There are 4 built-in recovery policies that are available via RecoveryPolicyFactory class:

Decorrelated Jitter Backoff Recovery Policy

// TODO:

Constant Backoff Recovery Policy

This policy instructs the connection recovery mechanism to wait a constant amount of time between recovery attempts.

The following defines a policy that will retry 5 times and wait 1s between each recovery attempt.

var constantBackoff = RecoveryPolicyFactory.ConstantBackoff(
delay: TimeSpan.FromSeconds(1),
retryCount: 5);

Linear Backoff Recovery Policy

This policy instructs the connection recovery mechanism to wait increasingly longer times between recovery attempts.
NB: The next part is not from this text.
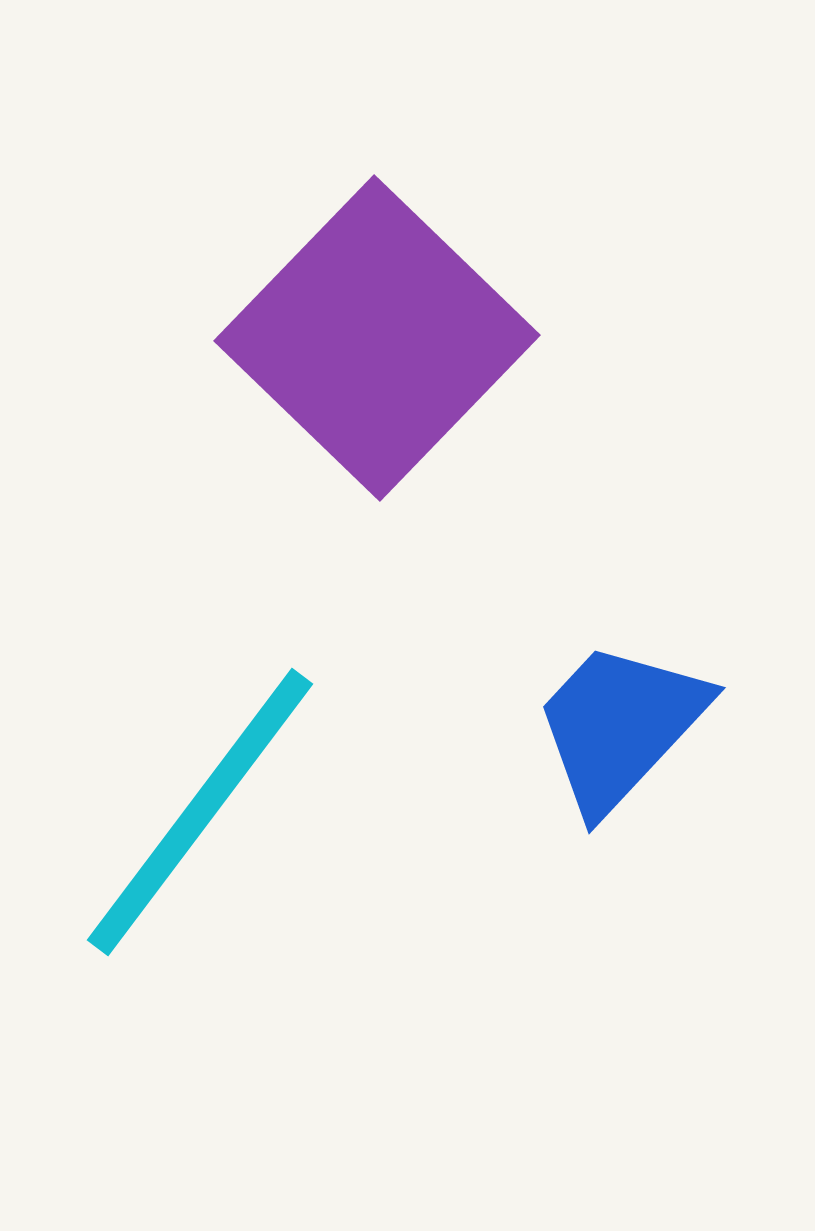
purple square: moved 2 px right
The following defines a policy with a linear retry delay of 100, 200, 300, 400, 500ms.

var linearBackoff = RecoveryPolicyFactory.LinearBackoff(
initialDelay: TimeSpan.FromMilliseconds(100),
retryCount: 5);

The default linear factor is 1.0. However, it can be changed:

var linearBackoff = RecoveryPolicyFactory.LinearBackoff(
initialDelay: TimeSpan.FromMilliseconds(100),
retryCount: 5,
factor: 2);

This will create an increasing retry delay of 100, 300, 500, 700, 900ms.

Note, the linear factor must be greater than or equal to zero. A factor of zero will return equivalent retry delays to the ConstantBackoffRecoveryPolicy.
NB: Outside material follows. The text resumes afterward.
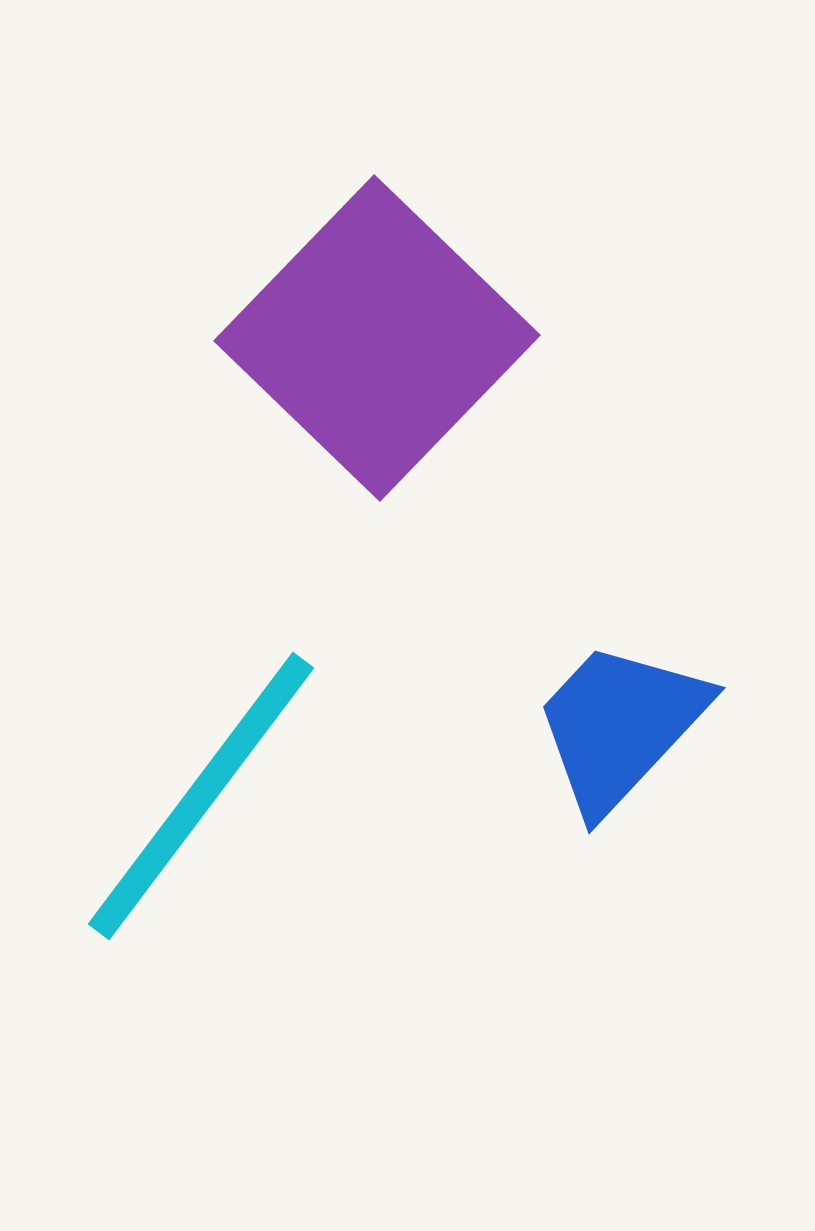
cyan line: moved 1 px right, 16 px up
When the infinite number of retires is used, it may be useful to specify a maximum delay:

var linearBackoff = RecoveryPolicyFactory.LinearBackoff(
initialDelay: TimeSpan.FromMilliseconds(100),
maxDelay: TimeSpan.FromSeconds(15));

Exponential Backoff Recovery Policy

This policy instructs the connection recovery mechanism to use the exponential function to calculate subsequent delays between recovery attempts. The delay duration is specified as initialDelay x 2^attempt. Because of the exponential nature (potential for rapidly increasing delay times), it is recommended to use this policy with a low starting delay, and explicitly setting maximum delay.

var exponentialBackoff = RecoveryPolicyFactory.ExponentialBackoff(
initialDelay: TimeSpan.FromMilliseconds(100),
retryCount: 5);

This will create an exponentially increasing retry delay of 100, 200, 400, 800, 1600ms.
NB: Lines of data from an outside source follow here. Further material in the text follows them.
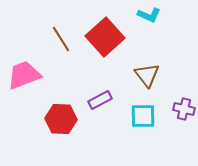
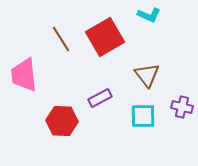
red square: rotated 12 degrees clockwise
pink trapezoid: rotated 75 degrees counterclockwise
purple rectangle: moved 2 px up
purple cross: moved 2 px left, 2 px up
red hexagon: moved 1 px right, 2 px down
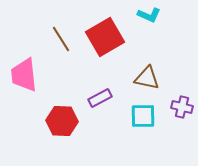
brown triangle: moved 3 px down; rotated 40 degrees counterclockwise
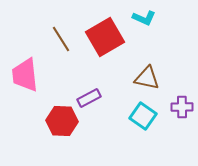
cyan L-shape: moved 5 px left, 3 px down
pink trapezoid: moved 1 px right
purple rectangle: moved 11 px left
purple cross: rotated 15 degrees counterclockwise
cyan square: rotated 36 degrees clockwise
The default exponential growth factor is 2.0. However, you can provide our own.

var exponentialBackoff = RecoveryPolicyFactory.ExponentialBackoff(
initialDelay: TimeSpan.FromMilliseconds(100),
retryCount: 5,
factor: 4.0);

The upper for this retry with a growth factor of four is 25,600ms.

Note, the growth factor must be greater than or equal to one. A factor of one will return equivalent retry delays to the ConstantBackoffRecoveryPolicy.

Recover from first failure fast

All build-in recovery policies include an option to recover after the first failure immediately. You can enable this by passing in fastFirst: true to any of the policy factory methods.

var recoveryPolicy = RecoveryPolicyFactory.ExponentialBackoff(
initialDelay: TimeSpan.FromMilliseconds(100),
retryCount: 5,
factor: 4.0,
fastFirst: true);

Note, the first recovery attempt will happen immediately and it will count against your retry count. That is, this will still try to recover five times but the first recovery attempt will happen immediately after connection to the broker is lost.

The logic behind a fast first recovery strategy is that failure may just have been a transient blip rather than reflecting a deeper underlying issue that for instance results in a broker failover.

Disabling Automatic Recovery

To disable automatic recovery, set ConnectionFactory.AutomaticRecoveryEnabled to false:

var connectionFactory = new ConnectionFactory();
connectionFactory.AutomaticRecoveryEnabled = false;
// connection that will not recover automatically

var connection = await connectionFactory.CreateAsync(endpoint);

Failover

To provide high availability your typical ActiveMQ Artemis cluster configuration should contain at least 2 nodes: a master and a slave. For most of the time, only the master node is operational and it handles all of the requests. When the master goes down, however, failover occurs and the slave node becomes active.

To handle this scenario with the client library you need to use ConnectionFactory.CreateAsync overload that accepts IEnumerable<Endpoint>. This way when the connection to the first node is lost, the auto-recovery mechanism will try to reconnect to the second node. The endpoints are selected in a round-robin fashion using the original sequence with which the connection was created.

var masterEndpoint = Endpoint.Create(
host: "master",
port: 5672,
user: "guest",
password: "guest",
scheme: Scheme.Amqp);
var slaveEndpoint = Endpoint.Create(
host: "slave",
port: 5672,
user: "guest",
password: "guest",
scheme: Scheme.Amqp);
var connectionFactory = new ConnectionFactory();
var connection = await connectionFactory.CreateAsync(new[]
{
masterEndpoint,
slaveEndpoint
});